Understanding Vaccine Efficacy
Vaccine efficacy is measured during controlled clinical trials with defined participant groups, limited duration, and standardised conditions. It represents the percentage reduction in disease incidence among vaccinated individuals compared to an unvaccinated control group.
For example, a vaccine with 92% efficacy means that if 100 unvaccinated people contracted a disease, only 8 vaccinated people would develop it under trial conditions. This metric establishes baseline vaccine performance early in the approval process, before large-scale rollout.
Efficacy differs from effectiveness, which measures real-world performance across diverse populations, geographies, and time periods. Effectiveness accounts for variables like emerging variants, storage conditions, administration technique, and population heterogeneity—factors absent from controlled trials. Effectiveness is typically lower than efficacy but often more predictive of population-level outcomes.

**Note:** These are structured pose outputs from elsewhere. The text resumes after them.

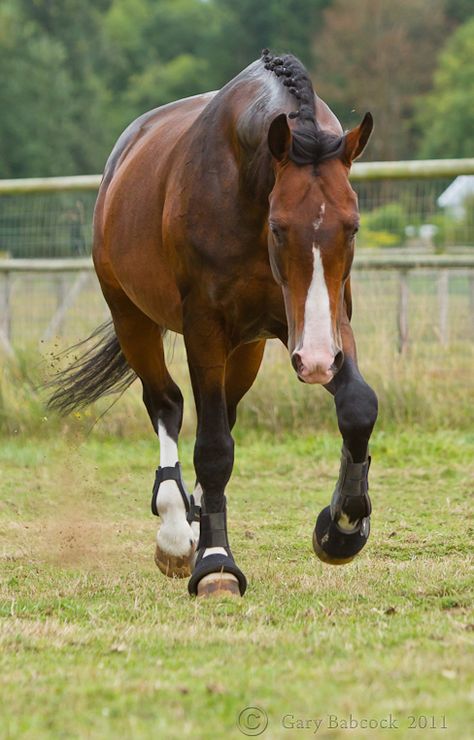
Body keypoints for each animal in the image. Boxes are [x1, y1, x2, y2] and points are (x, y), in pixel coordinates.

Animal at [49, 50, 378, 596]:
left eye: (351, 226)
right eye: (278, 227)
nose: (313, 363)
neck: (244, 182)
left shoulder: (326, 322)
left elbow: (357, 407)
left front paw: (342, 528)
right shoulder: (205, 326)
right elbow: (213, 448)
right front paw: (216, 563)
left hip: (249, 347)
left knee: (222, 408)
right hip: (132, 318)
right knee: (168, 404)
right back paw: (175, 530)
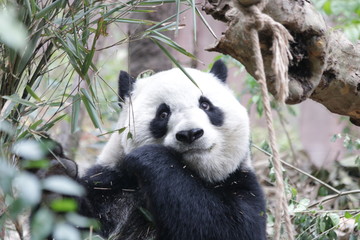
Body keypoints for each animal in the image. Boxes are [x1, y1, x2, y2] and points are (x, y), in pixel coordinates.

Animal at [77, 60, 266, 240]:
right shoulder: (111, 183)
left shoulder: (241, 183)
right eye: (163, 114)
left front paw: (149, 157)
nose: (190, 133)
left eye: (205, 105)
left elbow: (229, 226)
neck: (192, 173)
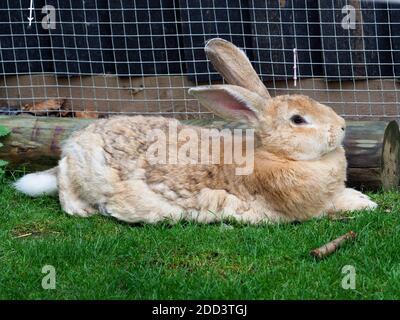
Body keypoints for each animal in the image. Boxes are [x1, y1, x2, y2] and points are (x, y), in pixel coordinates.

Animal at [14, 38, 376, 224]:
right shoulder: (302, 209)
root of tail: (76, 140)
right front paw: (365, 204)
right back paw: (80, 209)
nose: (342, 127)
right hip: (83, 169)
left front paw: (363, 199)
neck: (274, 155)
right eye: (298, 120)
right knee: (65, 183)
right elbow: (333, 206)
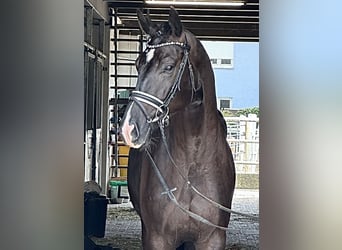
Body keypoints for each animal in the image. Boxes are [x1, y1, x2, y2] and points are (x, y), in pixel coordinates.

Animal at [120, 8, 235, 250]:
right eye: (137, 64)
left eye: (169, 66)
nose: (128, 127)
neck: (192, 165)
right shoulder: (156, 238)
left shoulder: (212, 239)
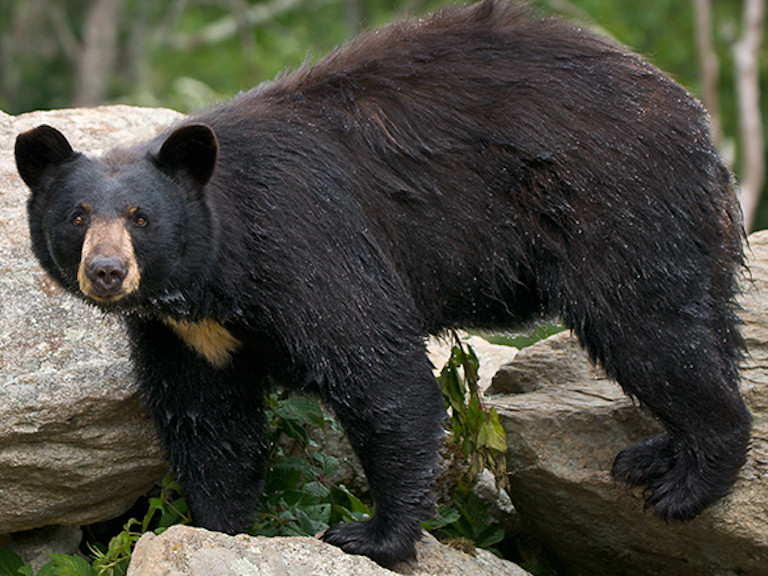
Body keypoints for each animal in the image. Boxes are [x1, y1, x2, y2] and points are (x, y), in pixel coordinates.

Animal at [16, 0, 752, 568]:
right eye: (77, 216)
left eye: (141, 218)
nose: (107, 272)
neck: (214, 275)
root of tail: (692, 115)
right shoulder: (184, 333)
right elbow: (208, 424)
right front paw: (220, 526)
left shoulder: (306, 245)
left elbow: (380, 376)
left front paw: (372, 535)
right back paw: (658, 454)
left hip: (617, 204)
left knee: (650, 330)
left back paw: (688, 481)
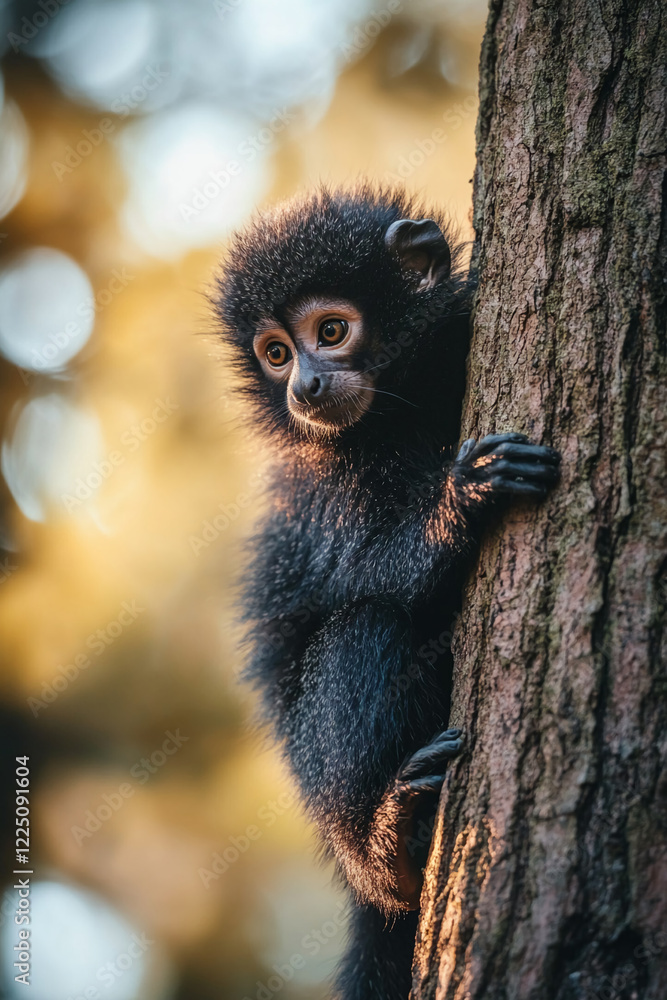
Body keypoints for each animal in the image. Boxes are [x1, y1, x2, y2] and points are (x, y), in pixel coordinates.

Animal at [215, 185, 560, 1000]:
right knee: (364, 625)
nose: (305, 385)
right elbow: (374, 576)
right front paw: (462, 498)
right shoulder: (331, 481)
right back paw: (389, 848)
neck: (406, 406)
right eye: (275, 354)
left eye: (331, 331)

Efficacy Versus Effectiveness in Practice
Clinical trials establishing efficacy operate under optimised conditions:
- Closely monitored participants
- Standardised dosing and timing
- Homogeneous demographic groups
- Short observation windows
- High compliance rates
Real-world effectiveness studies capture:
- Diverse age groups and comorbidities
- Varied storage and handling
- Population-level compliance variations
- Emerging pathogen variants
- Extended follow-up periods
Because effectiveness is measured across broader populations and longer timeframes, public health authorities often prioritise it over efficacy when making policy decisions. A vaccine with 95% trial efficacy might demonstrate 88% effectiveness in national surveillance data—still highly protective, but with realistic expectations.
The Efficacy Calculation Model
This calculator estimates disease burden reduction by applying vaccine efficacy to baseline infection rates. The model uses a consistent 19% baseline attack rate—the proportion of unvaccinated individuals who develop severe or critical COVID-19 in a given population.
Severe cases (unvaccinated) = Population × 0.19
Severe cases (vaccinated) = Population × 0.19 × Vaccine Efficacy
Cases prevented = Severe cases (unvaccinated) − Severe cases (vaccinated)
Population— The number of individuals in your selected groupVaccine Efficacy— The percentage reduction in severe disease risk from vaccination, expressed as a decimal (e.g., 0.92 for 92%)Baseline attack rate— The proportion (0.19 or 19%) of unvaccinated individuals expected to experience severe or critical illness
Clinical Trials and Vaccine Development
Before any vaccine reaches public use, regulatory agencies require rigorous clinical trials across three phases. Phase 1 focuses on safety in small groups; Phase 2 expands to hundreds of participants and measures immune response; Phase 3 involves thousands of people and compares vaccine outcomes against placebo or standard treatment.
These trials operate under strict protocols: independent data monitoring, predetermined efficacy thresholds, and systematic adverse event tracking. The efficacy percentage emerging from Phase 3 becomes the primary metric cited during regulatory review and initial rollout.
A robust trial design compares vaccinated and unvaccinated cohorts under identical exposure risk. If 1% of the vaccinated group contracts disease but 10% of the placebo group does, the vaccine efficacy would be calculated as 90%. This comparison method ensures efficacy reflects the vaccine's true protective effect independent of coincidental factors.
Interpreting Vaccine Efficacy Data
Real-world vaccine decisions require nuance beyond raw efficacy percentages.
- Efficacy alone doesn't tell the full story — An 85% efficacy vaccine in a low-transmission setting may prevent more cases than a 95% efficacy vaccine in high transmission. Context matters: disease prevalence, variant circulation, and population immunity all shape practical impact.
- Effectiveness typically declines over time — Post-vaccination waning immunity is normal and expected. Effectiveness may drop from 94% at three months to 78% at six months for some vaccines. Booster campaigns address this decline in high-risk populations.
- Severe disease protection outlasts infection prevention — Vaccines often preserve efficacy against severe outcomes longer than they prevent infection entirely. A vaccine showing 70% protection against infection might retain 90% protection against hospitalisation—a critical distinction for policy design.
- Population heterogeneity affects real-world outcomes — Clinical trials typically enrol healthier, younger volunteers. Elderly individuals or those with immunocompromise may experience lower effectiveness than trial-reported efficacy. Subgroup analyses reveal these differences post-approval.